Felegum annihilated two more kobolds with magic missiles and it seemed like we were turning the tide of the fight, until more kobolds poured out of a door in the wall. One stabbed Helli, who needed to retreat, and when one looked like it was about to get Harry, I threw my dagger into it and it shuffled off this mortal coil.
From there, it was battle and blood. Harry grappled one, Awk plowed through more as a bear, and Felegum unleashed a ray of frost. I stayed near Zeno to keep off attackers. Maybe this was what this group was missing, not another set of light fingers, but someone to stab enemies in the back. I could do that.
Or so I thought, but the kobolds just kept coming. Harry attempted to negotiate a truce and it failed. “I gave peace a chance,” he called to us across the hall.
It was at this point that Zeno seemed to slightly lose it. I thought he was just talking to himself, whispering reassurances in the middle of battle, but the more it went on, the less the whispering sounded good and the more it sounded eerie. Haunted, almost. Even his bagpipes seemed to be whispering along with him, and it made my skin crawl.

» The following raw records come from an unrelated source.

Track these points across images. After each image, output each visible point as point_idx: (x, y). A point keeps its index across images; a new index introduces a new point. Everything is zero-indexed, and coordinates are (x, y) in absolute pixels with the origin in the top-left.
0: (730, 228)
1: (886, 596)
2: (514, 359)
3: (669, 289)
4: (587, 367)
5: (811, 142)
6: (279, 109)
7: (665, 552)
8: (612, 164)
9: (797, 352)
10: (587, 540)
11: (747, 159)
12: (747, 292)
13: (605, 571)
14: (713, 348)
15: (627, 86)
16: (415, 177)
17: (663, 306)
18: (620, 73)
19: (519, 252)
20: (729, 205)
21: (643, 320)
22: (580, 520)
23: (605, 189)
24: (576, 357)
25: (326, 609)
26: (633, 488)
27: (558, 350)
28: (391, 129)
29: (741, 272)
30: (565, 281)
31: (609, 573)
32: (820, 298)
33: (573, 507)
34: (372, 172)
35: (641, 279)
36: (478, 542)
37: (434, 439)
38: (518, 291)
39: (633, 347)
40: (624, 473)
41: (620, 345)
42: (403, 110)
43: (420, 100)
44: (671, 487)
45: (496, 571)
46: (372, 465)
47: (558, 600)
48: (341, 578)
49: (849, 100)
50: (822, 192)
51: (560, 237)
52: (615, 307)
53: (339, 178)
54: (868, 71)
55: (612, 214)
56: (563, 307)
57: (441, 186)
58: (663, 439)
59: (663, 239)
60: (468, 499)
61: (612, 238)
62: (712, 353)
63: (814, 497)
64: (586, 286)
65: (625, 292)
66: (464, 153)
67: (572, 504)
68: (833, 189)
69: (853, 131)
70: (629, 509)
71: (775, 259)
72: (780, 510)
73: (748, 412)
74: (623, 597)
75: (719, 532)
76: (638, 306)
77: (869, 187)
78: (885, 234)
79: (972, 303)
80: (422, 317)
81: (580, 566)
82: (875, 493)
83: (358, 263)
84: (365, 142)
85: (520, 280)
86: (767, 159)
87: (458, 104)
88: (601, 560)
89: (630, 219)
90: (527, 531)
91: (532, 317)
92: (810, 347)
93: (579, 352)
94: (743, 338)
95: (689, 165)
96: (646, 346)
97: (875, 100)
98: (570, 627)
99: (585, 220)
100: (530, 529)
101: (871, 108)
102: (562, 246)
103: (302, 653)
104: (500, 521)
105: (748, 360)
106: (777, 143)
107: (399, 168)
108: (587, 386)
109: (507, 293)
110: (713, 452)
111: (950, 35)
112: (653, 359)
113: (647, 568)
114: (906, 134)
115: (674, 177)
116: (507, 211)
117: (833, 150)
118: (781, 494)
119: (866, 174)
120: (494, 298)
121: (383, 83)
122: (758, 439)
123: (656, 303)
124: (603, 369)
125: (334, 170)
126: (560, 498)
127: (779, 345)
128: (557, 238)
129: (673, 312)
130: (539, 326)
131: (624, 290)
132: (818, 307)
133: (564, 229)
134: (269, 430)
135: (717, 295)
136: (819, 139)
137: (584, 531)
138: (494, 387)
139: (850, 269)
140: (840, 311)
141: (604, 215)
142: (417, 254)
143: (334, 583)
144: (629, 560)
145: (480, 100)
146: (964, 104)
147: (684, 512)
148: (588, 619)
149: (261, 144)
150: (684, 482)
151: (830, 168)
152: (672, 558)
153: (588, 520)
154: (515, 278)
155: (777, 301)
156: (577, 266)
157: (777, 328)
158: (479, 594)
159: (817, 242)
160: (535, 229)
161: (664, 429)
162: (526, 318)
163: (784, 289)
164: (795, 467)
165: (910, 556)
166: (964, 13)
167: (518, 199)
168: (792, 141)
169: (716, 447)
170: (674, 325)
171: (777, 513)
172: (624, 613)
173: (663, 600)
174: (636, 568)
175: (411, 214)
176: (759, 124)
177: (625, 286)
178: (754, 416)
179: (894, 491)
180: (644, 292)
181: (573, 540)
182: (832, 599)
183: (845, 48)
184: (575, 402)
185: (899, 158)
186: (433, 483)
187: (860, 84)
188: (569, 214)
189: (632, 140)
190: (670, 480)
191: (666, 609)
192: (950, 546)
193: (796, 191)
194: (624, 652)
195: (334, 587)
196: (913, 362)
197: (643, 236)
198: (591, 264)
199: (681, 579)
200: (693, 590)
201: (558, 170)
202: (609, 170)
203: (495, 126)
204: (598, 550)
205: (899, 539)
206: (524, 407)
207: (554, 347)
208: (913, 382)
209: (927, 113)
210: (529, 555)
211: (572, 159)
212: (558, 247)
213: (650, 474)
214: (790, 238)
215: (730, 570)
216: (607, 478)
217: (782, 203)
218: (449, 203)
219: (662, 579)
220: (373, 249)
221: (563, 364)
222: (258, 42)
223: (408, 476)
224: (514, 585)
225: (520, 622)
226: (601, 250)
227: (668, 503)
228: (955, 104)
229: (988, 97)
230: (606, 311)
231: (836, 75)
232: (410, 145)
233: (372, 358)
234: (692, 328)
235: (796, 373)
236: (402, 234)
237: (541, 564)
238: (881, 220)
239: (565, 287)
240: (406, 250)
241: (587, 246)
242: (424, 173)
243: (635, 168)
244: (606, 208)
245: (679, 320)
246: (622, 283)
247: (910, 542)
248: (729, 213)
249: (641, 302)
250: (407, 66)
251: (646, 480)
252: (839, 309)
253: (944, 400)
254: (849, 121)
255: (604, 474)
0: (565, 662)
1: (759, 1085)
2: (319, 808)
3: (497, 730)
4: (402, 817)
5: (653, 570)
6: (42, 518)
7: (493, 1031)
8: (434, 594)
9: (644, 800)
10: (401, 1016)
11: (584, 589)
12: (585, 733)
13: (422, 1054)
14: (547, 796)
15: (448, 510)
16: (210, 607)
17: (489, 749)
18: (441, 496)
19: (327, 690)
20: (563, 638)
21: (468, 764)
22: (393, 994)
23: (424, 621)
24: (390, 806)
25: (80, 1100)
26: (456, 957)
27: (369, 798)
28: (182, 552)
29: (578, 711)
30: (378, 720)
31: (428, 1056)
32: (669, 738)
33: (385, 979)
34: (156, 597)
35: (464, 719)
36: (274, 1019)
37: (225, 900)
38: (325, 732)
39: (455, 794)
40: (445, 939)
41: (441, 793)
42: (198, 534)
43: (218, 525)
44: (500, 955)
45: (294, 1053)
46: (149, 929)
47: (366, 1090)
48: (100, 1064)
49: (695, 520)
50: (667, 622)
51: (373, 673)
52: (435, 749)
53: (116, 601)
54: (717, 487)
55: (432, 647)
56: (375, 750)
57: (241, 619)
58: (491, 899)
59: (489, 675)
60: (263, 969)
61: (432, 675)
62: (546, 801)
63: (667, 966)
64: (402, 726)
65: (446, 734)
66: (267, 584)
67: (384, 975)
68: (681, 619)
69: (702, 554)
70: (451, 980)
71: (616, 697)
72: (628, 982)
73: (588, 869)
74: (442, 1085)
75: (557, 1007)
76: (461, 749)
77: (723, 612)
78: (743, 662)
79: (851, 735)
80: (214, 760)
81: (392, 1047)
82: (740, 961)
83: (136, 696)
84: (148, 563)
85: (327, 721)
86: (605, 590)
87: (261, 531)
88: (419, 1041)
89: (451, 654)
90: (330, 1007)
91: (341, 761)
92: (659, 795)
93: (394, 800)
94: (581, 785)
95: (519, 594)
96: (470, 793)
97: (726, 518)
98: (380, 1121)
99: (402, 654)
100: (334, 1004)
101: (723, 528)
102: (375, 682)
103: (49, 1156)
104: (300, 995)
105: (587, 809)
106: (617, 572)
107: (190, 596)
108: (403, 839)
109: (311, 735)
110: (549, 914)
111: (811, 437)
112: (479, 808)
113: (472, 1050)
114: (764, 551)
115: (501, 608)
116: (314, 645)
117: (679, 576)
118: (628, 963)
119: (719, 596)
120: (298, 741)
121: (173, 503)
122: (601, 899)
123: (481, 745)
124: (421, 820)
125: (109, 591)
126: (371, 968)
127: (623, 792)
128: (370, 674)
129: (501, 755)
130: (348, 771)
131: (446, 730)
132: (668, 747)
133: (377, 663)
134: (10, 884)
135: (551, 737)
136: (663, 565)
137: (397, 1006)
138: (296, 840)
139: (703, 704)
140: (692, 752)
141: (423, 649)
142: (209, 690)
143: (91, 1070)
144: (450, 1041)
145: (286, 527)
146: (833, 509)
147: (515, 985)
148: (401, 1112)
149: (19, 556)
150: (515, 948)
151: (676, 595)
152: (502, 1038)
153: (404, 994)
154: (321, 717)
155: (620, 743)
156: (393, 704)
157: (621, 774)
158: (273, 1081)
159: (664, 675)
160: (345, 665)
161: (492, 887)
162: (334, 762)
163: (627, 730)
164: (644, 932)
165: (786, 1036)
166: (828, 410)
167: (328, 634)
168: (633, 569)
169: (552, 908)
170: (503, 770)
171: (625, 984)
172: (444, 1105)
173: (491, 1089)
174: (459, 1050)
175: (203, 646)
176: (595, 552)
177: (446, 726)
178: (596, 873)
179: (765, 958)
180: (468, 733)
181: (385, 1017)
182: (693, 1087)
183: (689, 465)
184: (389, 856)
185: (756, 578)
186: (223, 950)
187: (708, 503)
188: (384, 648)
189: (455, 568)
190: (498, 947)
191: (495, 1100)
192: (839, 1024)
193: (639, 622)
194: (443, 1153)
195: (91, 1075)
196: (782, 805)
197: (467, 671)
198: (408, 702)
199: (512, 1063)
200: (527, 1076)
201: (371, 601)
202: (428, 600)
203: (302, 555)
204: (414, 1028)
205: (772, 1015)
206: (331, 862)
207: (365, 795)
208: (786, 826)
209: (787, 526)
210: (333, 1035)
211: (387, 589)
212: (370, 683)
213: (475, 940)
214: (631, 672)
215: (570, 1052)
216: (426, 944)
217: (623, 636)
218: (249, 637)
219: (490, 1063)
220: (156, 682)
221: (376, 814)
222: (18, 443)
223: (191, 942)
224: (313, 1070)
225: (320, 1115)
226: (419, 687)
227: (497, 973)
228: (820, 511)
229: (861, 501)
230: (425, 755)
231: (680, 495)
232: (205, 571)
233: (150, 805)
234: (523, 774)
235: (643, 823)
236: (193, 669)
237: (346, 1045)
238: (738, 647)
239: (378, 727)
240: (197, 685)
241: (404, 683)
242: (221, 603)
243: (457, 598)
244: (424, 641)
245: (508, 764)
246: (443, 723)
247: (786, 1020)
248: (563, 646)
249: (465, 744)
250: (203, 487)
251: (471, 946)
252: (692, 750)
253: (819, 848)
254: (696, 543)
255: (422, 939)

Luckily, that was all it did, because the kobold next to us had his brains fall out of his ears thanks to the sound. Then, like nothing out of the ordinary had happened, Zeno gave me a mighty yawp, and either by fear or exhilaration, I sliced through another kobold.
Awk was hurting and stymied as the bear, Harry breathed out acid and disintegrated a kobold, Felegum unleashed more rays of frost, and yet more kobolds still kept coming. Something about them suggested that these were older and more infirm members of the brood, but all of them were still willing to fight.
Meanwhile, Helli was struggling with something on the table behind us. Zeno tried to end the fight, but no such luck and I had to slice down another one attacking us. It was looking pretty grim.
And then, Awk exploded.
There was a moment of perfect stillness.
“That bear just exploded,” Harry said. “That was a bear bomb!”
In the confusion, Awk (who had become a gnome again) made some berries and offered one to the kobolds to help Yustryle. Harry persuaded the kobolds to lay down their arms, even as Felegum muttered darkly about wanting to finish them off, and Zeno trumpeted his pipes as the kobold matriarch regained consciousness and disappeared with her entourage behind a door.
“It’s really too bad that we provoked them.” Harry observed.
“We?” I said again, nearly apoplectic. “You provoked them!”
“Patience is a virtue I am still learning,” the monk replied serenely, eating one of Awk’s berries.
Felegum snorted. “It’s your fault we didn’t kill all of them.”
I grabbed my dagger from the kobold’s body that I’d thrown it into and cleaned it off. We. There was still so much of this place to get through, so much danger still lay ahead, and that one word could be the most dangerous of all.
It had been much simpler when I was stealing food and listening for stories by myself. My eyes flicked to the table behind the throne, noting the missing key by the skull.
Simpler, sure, but also a lot less interesting.
I re-sheathed the dagger, my mouth curving into a crooked smile. Maybe we’d have better luck with the goblins.